*Excerpted text*:

##############################

Prosecutors seek compensation for Amazon indigenous genocide
The Federal Prosecution Service in Amazonas is seeking $15,890,000 in compensation and demanding State apologies for the mass killing of Waimiri-Atroari indigenous people during Brazil's military dictatorship (1964-1985).
The killings happened during the construction of the BR-174 federal highway linking two state capitals in North Manaus, Amazonas state, to Brazil's northernmost state capital, Boa Vista, Roraima—a project that was met with opposition by indigenous people living in that Amazon region.
The lawsuit is based on the findings of the National Truth Commission (CNV) set up in 2012 to investigate serious human rights violations committed between September 18, 1946 and October 5, 1988. The CNV found 3,000 indigenous people lived in the region in the 1970s. The following decade, only 332 members of the indigenous group were found.
The prosecution claims the evidence gathered “shows the Brazilian State acted based on policies of contact and direct attack on indigenous people that led to substantial elimination of the Waimiri-Atroari population.”
Also as part of their case, the prosecutors want primary and secondary school curricula to include studies on human rights violations against indigenous people during the military dictatorship, especially as regards the genocide of the Waimiri-Atroari people, who call themselves Kinja people.

##############################

[Recorded data]
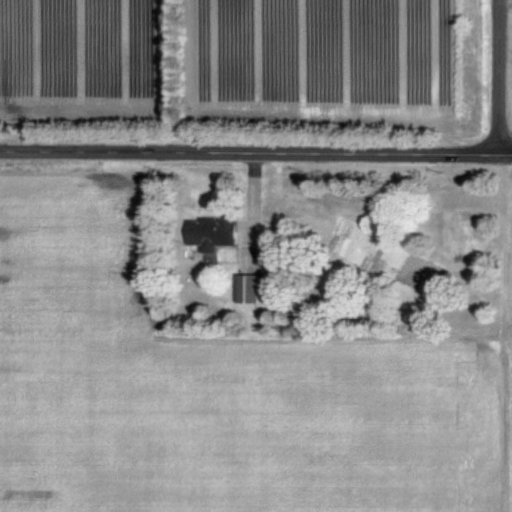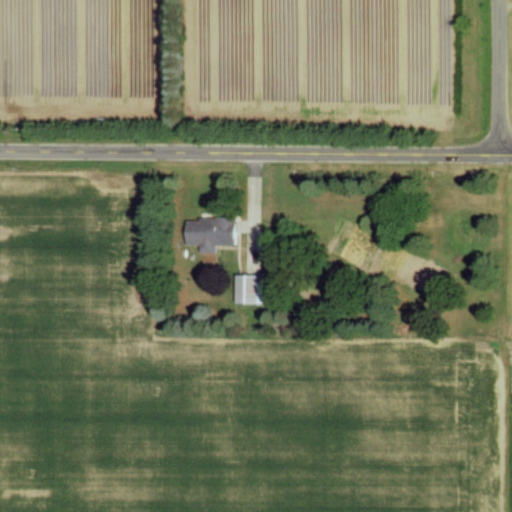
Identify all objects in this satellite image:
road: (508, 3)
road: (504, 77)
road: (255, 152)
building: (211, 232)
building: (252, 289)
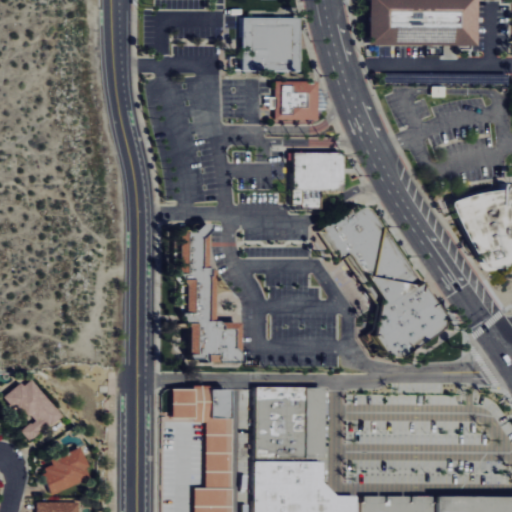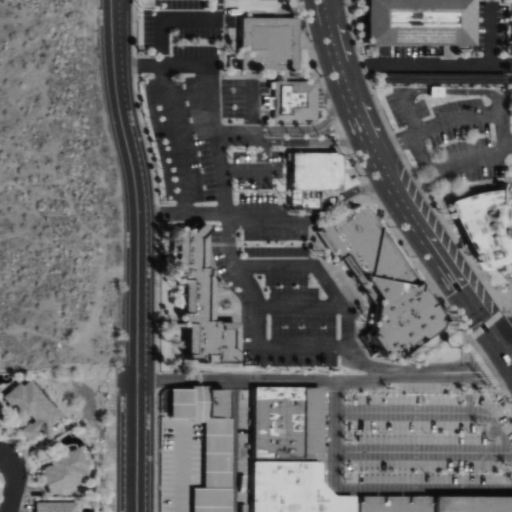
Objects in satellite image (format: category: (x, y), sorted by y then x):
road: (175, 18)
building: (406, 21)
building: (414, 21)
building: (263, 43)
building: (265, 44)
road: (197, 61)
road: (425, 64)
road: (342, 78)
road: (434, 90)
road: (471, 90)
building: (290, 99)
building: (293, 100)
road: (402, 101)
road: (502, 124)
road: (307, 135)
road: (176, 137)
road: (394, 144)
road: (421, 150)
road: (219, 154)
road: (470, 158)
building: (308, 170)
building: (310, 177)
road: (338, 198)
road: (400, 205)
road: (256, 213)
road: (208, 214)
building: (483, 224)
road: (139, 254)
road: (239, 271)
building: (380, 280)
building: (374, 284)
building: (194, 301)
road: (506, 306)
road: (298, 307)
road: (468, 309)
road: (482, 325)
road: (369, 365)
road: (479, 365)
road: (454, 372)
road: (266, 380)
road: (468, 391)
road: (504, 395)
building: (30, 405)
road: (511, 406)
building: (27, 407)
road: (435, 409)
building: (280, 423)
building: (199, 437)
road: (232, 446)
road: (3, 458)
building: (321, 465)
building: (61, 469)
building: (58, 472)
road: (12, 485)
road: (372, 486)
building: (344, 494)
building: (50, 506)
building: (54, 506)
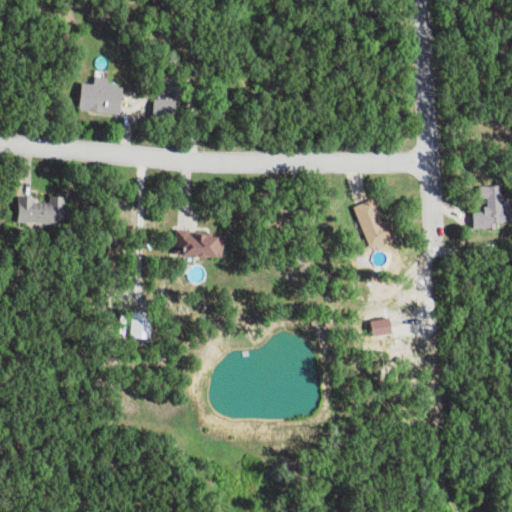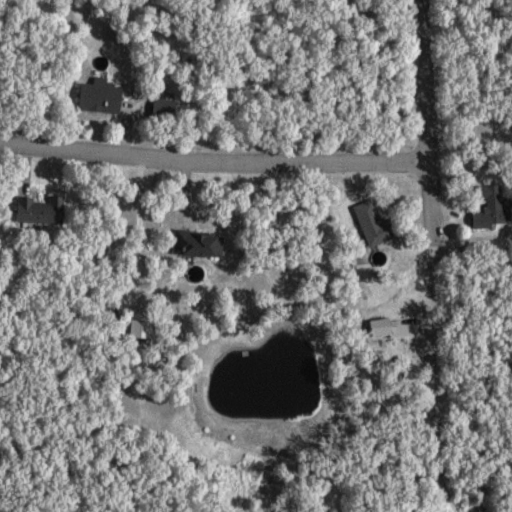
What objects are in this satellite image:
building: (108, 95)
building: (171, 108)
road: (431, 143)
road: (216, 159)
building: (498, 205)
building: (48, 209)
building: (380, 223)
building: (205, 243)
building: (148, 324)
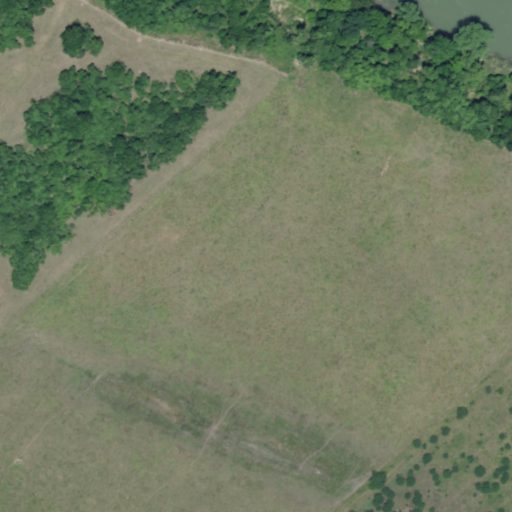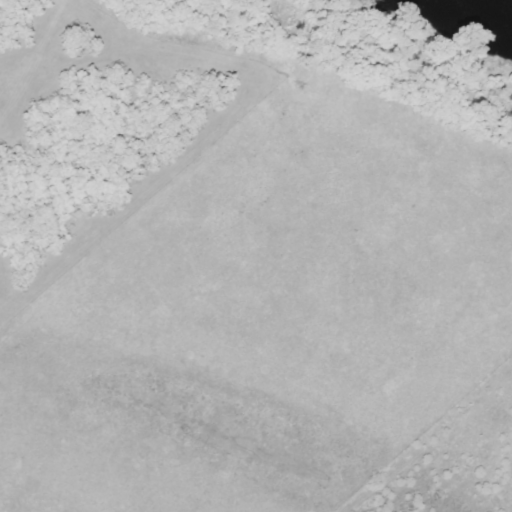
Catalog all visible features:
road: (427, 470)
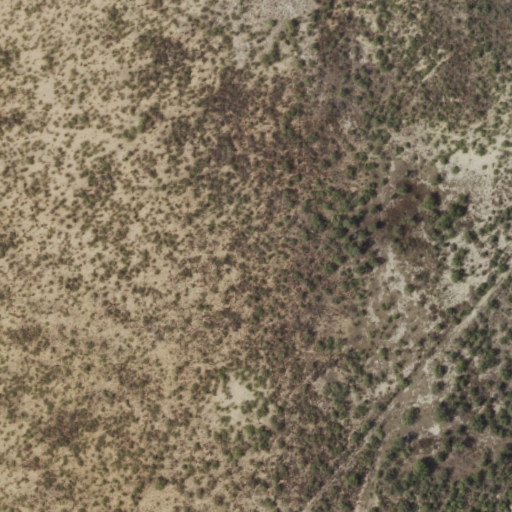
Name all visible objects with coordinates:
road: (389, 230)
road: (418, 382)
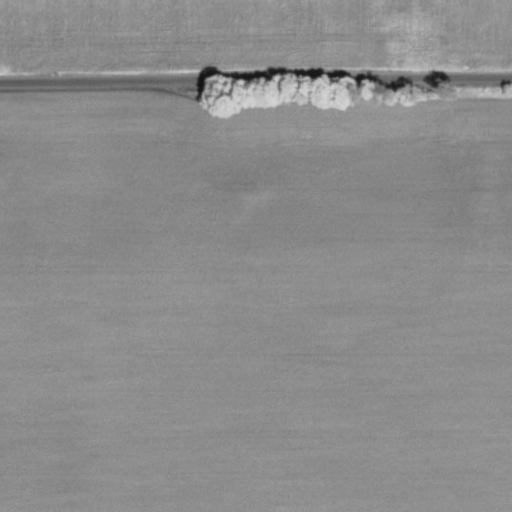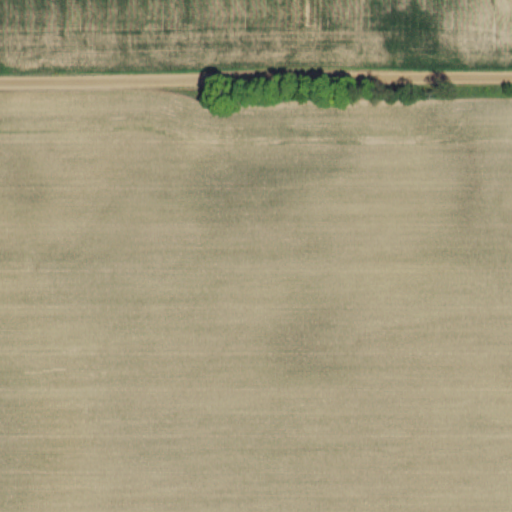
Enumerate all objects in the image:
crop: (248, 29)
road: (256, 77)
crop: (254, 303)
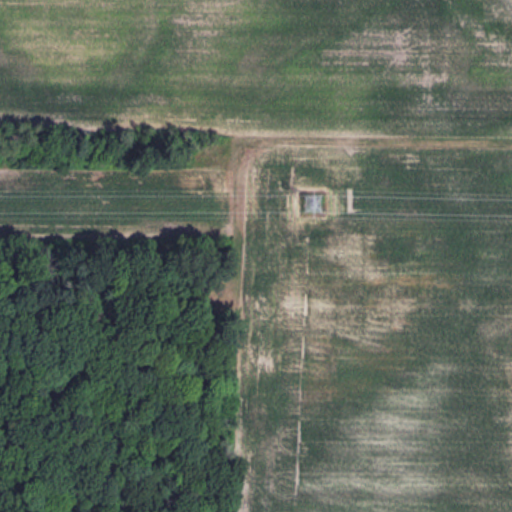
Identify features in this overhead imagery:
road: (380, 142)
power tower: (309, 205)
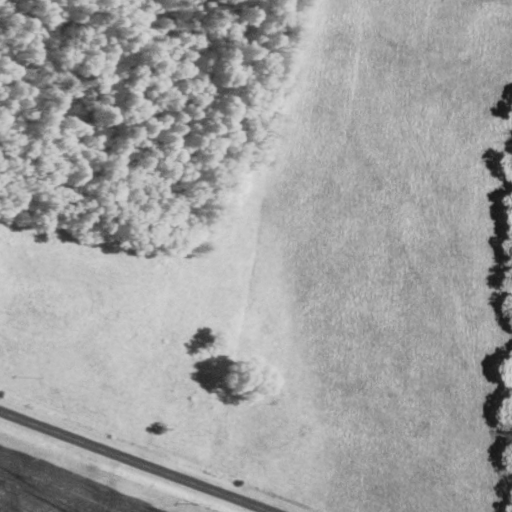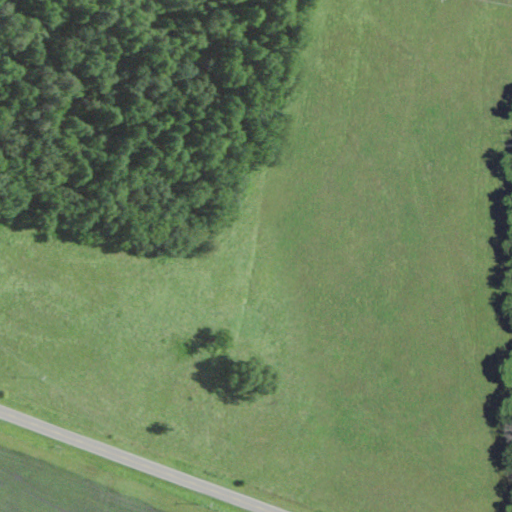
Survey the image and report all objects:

##############################

*The tasks*:
[1] In the article on the Waimiri-Atroari lawsuit, rewrite the passage from "Prosecutors seek compensation" up to and including "military dictatorship (1964-1985).", replacing "military dictatorship" with "military regime".
[2] According to the article on the Waimiri-Atroari lawsuit, how many indigenous people did the National Truth Commission find living in the region in the 1970s?

*Final results*:
[1]
Prosecutors seek compensation for Amazon indigenous genocide
The Federal Prosecution Service in Amazonas is seeking $15,890,000 in compensation and demanding State apologies for the mass killing of Waimiri-Atroari indigenous people during Brazil's military regime (1964-1985).

[2] 3,000